Medical schools are working hard to help cure the doctor shortage
Globe and Mail
Canada has a serious shortage of doctors: A 2007 poll by the College of Family Physicians of Canada showed that as many as five million Canadians may have no family doctor; the Canadian Medical Association estimates Canada may be short up to 5,000 family doctors.
Proposed solutions include reducing medical-school training from four years to three to produce more doctors. How did Canada get into this difficult dilemma and what are we doing to get out of it?
Once upon a time, there seemed to be enough doctors to go around, but several trends coincided to upset the balance. In the early 1990s, governments across Canada grew concerned about escalating health-care costs and saw physicians as drivers of these increasing costs. A national study suggested that a more sustainable system could result if there were fewer physicians, provided they worked in multidisciplinary teams with other providers. Provincial governments accepted this analysis and reduced medical-school classes by 10 per cent nationwide.
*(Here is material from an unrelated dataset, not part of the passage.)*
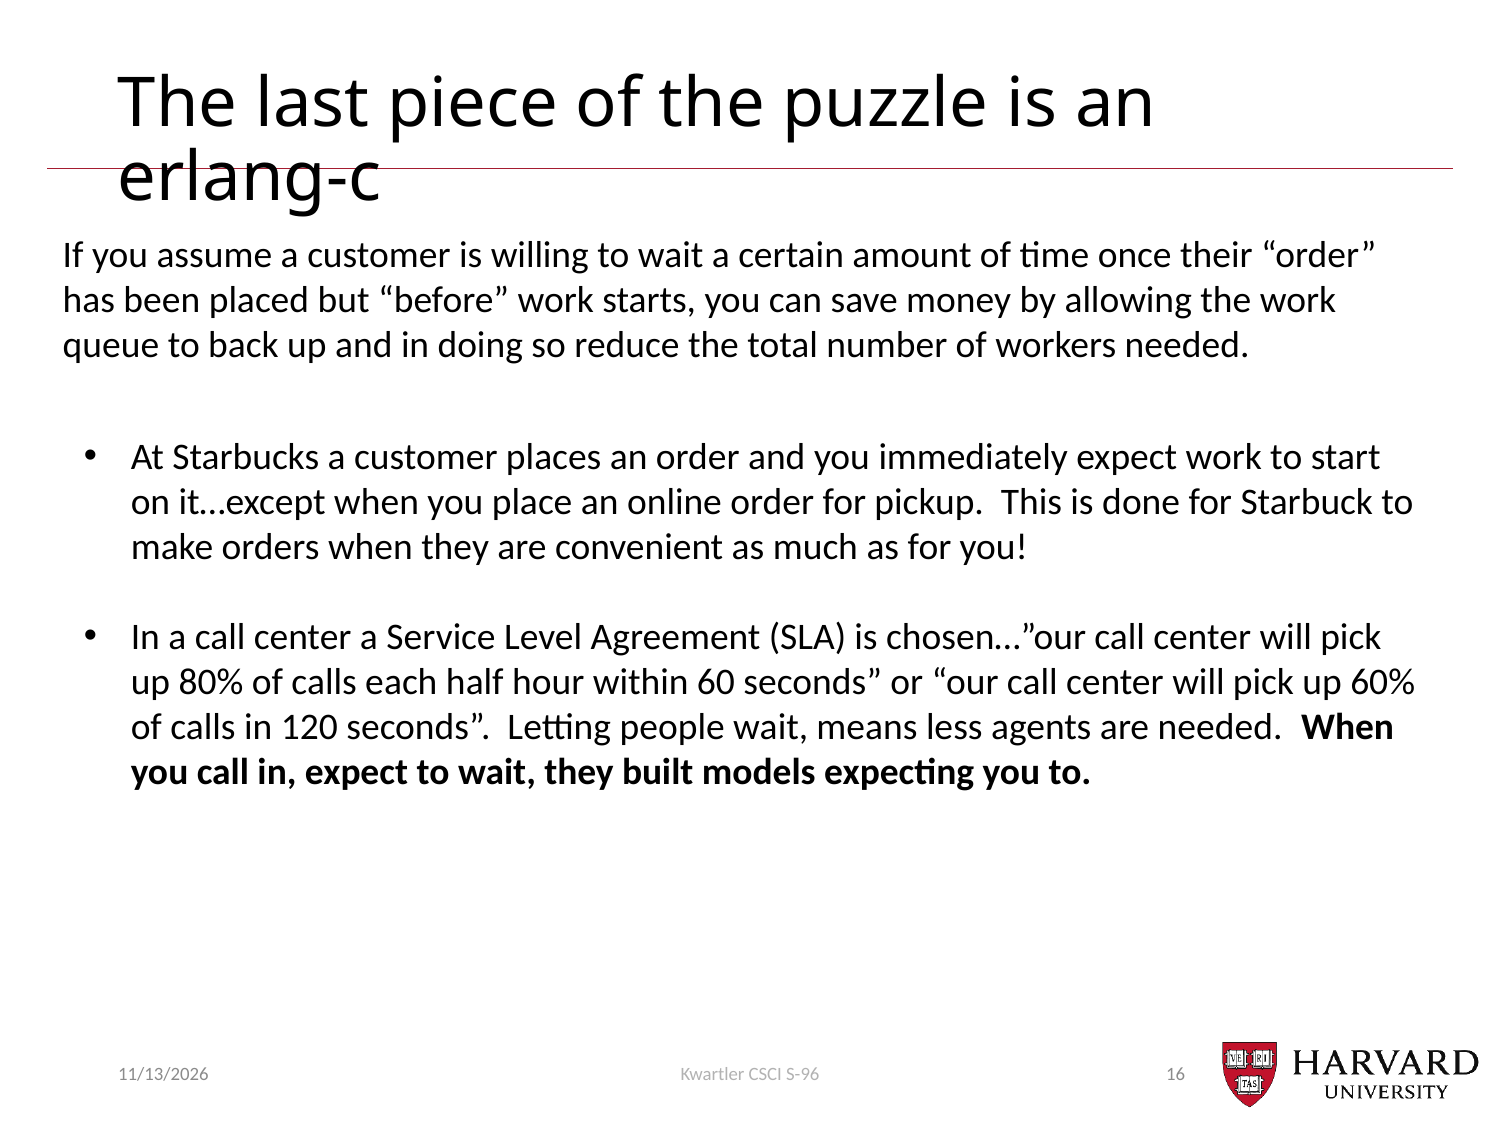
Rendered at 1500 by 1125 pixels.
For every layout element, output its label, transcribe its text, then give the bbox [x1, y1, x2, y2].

As a result of this policy change, Canada’s first year medical-school enrolment fell by more than 200 students from 1,791 in 1990-91 to 1,577 students in 1996-97. Those enrolments stayed down, thus reducing the physician supply, at a time when many Canadian doctors were migrating to the United States. We are still feeling the impact of these cuts today.
Unfortunately, the anticipated increase in care to be provided by nurses, therapists and other providers did not materialize to fill the gap.
And what decision-makers and policy-makers did not factor in adequately was that Canada’s physician work force was aging and changing in rather fundamental ways.
Canada’s older physicians are retiring or slowing their pace of work as they near retirement. Younger physicians entering medicine today share their generation’s interest in more balanced lives. They do not want to work the 80-hour weeks of their predecessors. Consequently, many more new physicians are needed to replace those who are retiring. Female doctors constitute half the graduating classes, further reducing capacity, as female doctors, on average, work shorter hours during the child-rearing years.
While the physician work force was being transformed, so, too, was the population expecting care. Beginning in 1995, baby boomers, a more demanding set of consumers than their parents, began turning 50.
Canadians who mostly had been well for the bulk of their adult lives were coming to grips with the impact of their aging bodies. Suddenly, larger numbers were entering the age of chronic disease.
These waves of change collided in a perfect storm. The impact was dramatic.
The population’s increased need and desire for health services crashed against policies that had reduced the number of available physicians.
So now we are short of doctors across the board, especially in family medicine, an area with relatively low fees and a perceived lower status among medical students. In some cities, such as Calgary, skyrocketing overhead costs make low-earning family practice a dubious business proposition. In rural Canada, there are other issues, such as social isolation and solo practice.
What are medical schools doing to tackle the doctor shortage? We are doing plenty.
For starters, provinces have increased the size of medical-school classes across Canada. These enrolment expansions have reversed the cutbacks of the 1990s, and more. This year, we enrolled almost 2,500 Canadians in first-year medical classes. And fortunately, the brain drain has stopped, as young physicians no longer find the lure of practice in the United States to be so attractive.
The suggested move to three-year medical degrees is feasible, given the success of our program in Calgary, and the one at McMaster University in Hamilton, Ont.
Graduates, on average, should have one year longer in practice. But the challenges in such a curriculum change are daunting.
Across Canada, we are becoming more innovative in training physicians in new ways and settings. Satellite medical campuses, remote from the urban hub, have been created by medical schools in British Columbia, Ontario, Quebec and Atlantic Canada. And in Sudbury and Thunder Bay, the new Northern Ontario School of Medicine was created to train doctors for rural northern practice.
A new made-in-Alberta approach is the Rural Integrated Community Clerkship, which provides nine months of clinical training for senior medical students in rural sites such as Sundre, Drumheller and Hinton. This program, involving Alberta medical schools and the provincial government, places students in areas of need. It is expandable as we gain experience and the capacity to recruit and train more rural clinical teachers.
Efforts continue to integrate foreign medical graduates into the physician work force. More must be done: In our province, the Alberta International Medical Graduate program provides a growing path to practice for international medical graduates.
Medical schools are working with health regions and governments to improve the accessibility and efficiency of patient care through primary care networks, electronic health records, new approaches to manage chronic disease and increased interdisciplinary practice. We are continually seeking ways to expose students to increased contact with family physicians in medical school.
We do not have a quick fix for this challenging problem of doctor shortage, but we are responding in many positive ways. These approaches will pay major dividends in the future and will provide better health care for all Canadians.
Tom Feasby, MD, is Dean of Medicine at the University of Calgary.